» WORK ORDER
Please copy everything in the footballer profile below from "- 2016: → Figueirense" down to "Botafogo-SP / 28 / (0)", with no changes.

» TEXT PROVIDED
▼

Personal information
- Full name: Anderson Ferreira da Silva
- Date of birth: 23 August 1995 (age 30)
- Place of birth: Capanema, Brazil
- Height: 1.67 m (5 ft 5+1⁄2 in)
- Position: Left back

Team information
- Current team: São Bernardo
- Number: 6

Youth career
- Remo
- Bahia

Senior career*
- Years: Team / Apps / (Gls)
- 2014: Bahia / 20 / (1)
- 2015–2016: Cruzeiro / 11 / (0)
- 2016: → Atlético Paranaense (loan) / 0 / (0)
- 2016: → Figueirense (loan) / 9 / (0)
- 2017: → América Mineiro (loan) / 14 / (1)
- 2018: → Guarani (loan) / 26 / (1)
- 2019: Botafogo-SP / 44 / (0)
- 2020–2021: Vegalta Sendai / 13 / (0)
- 2021: Botafogo-SP / 28 / (0)
- 2022: Mirassol / 35 / (4)
- 2023: CSA / 3 / (0)
- 2023–2024: Operário-PR / 52 / (2)
- 2025–: São Bernardo / 41 / (0)

International career
- 2014: Brazil U20 / 1 / (0)

▲

» DATA PROVIDED
▼

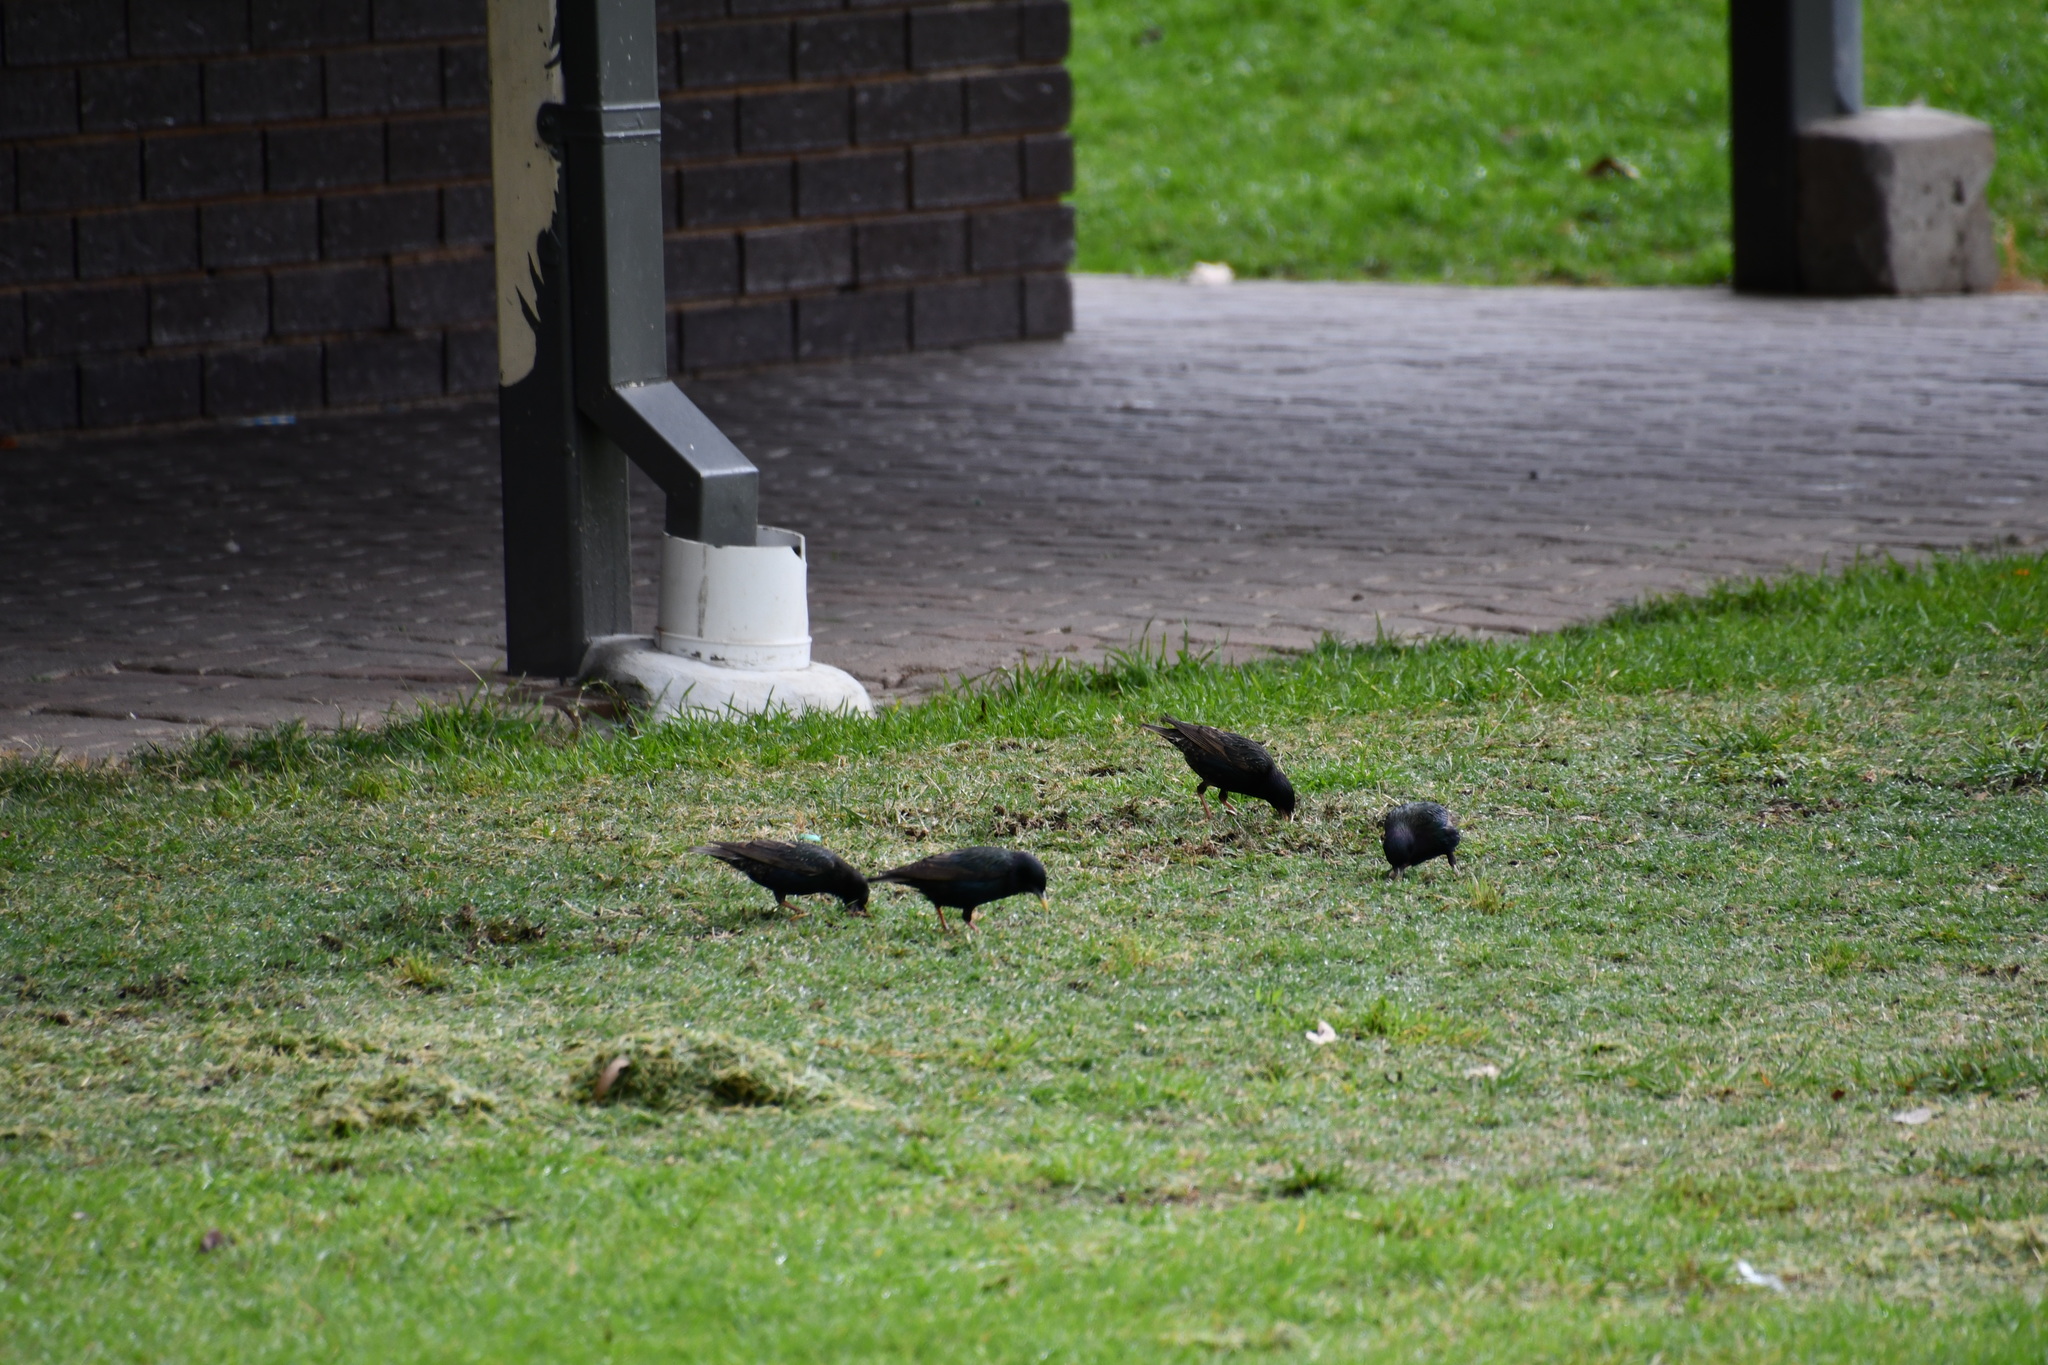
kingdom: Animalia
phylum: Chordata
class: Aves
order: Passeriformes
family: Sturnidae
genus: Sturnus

▲
▼

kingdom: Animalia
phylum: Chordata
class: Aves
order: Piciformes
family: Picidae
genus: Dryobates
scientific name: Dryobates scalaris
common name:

▲
▼

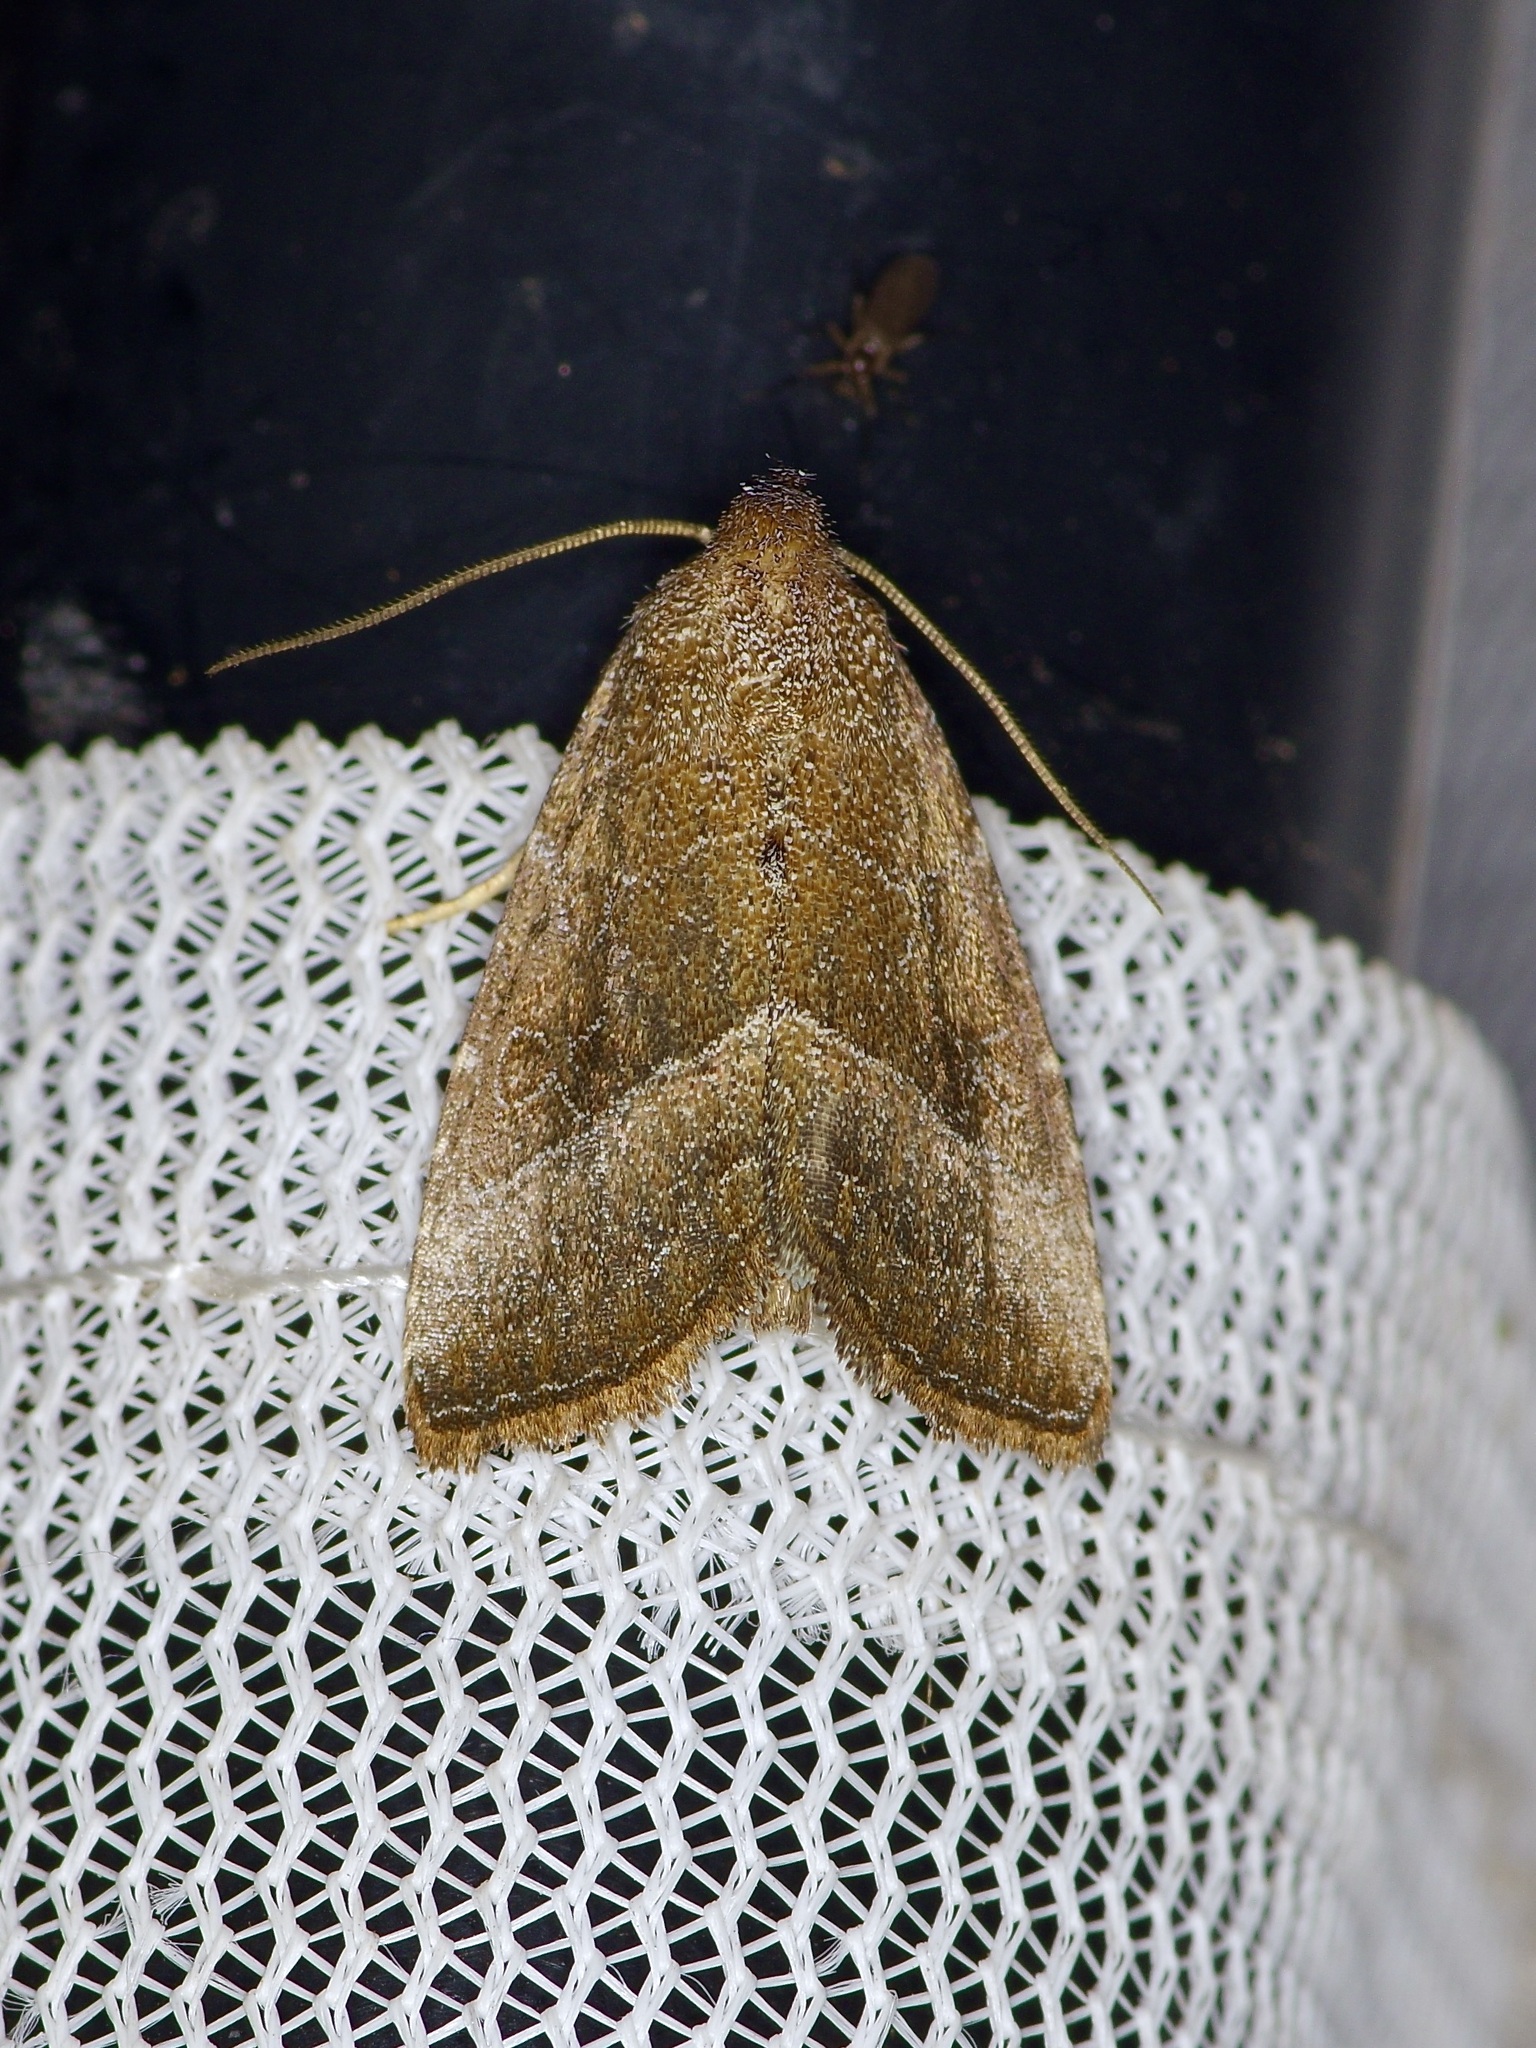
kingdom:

▲

» PROBLEM SOLUTION
- 2016: → Figueirense (loan) / 9 / (0)
- 2017: → América Mineiro (loan) / 14 / (1)
- 2018: → Guarani (loan) / 26 / (1)
- 2019: Botafogo-SP / 44 / (0)
- 2020–2021: Vegalta Sendai / 13 / (0)
- 2021: Botafogo-SP / 28 / (0)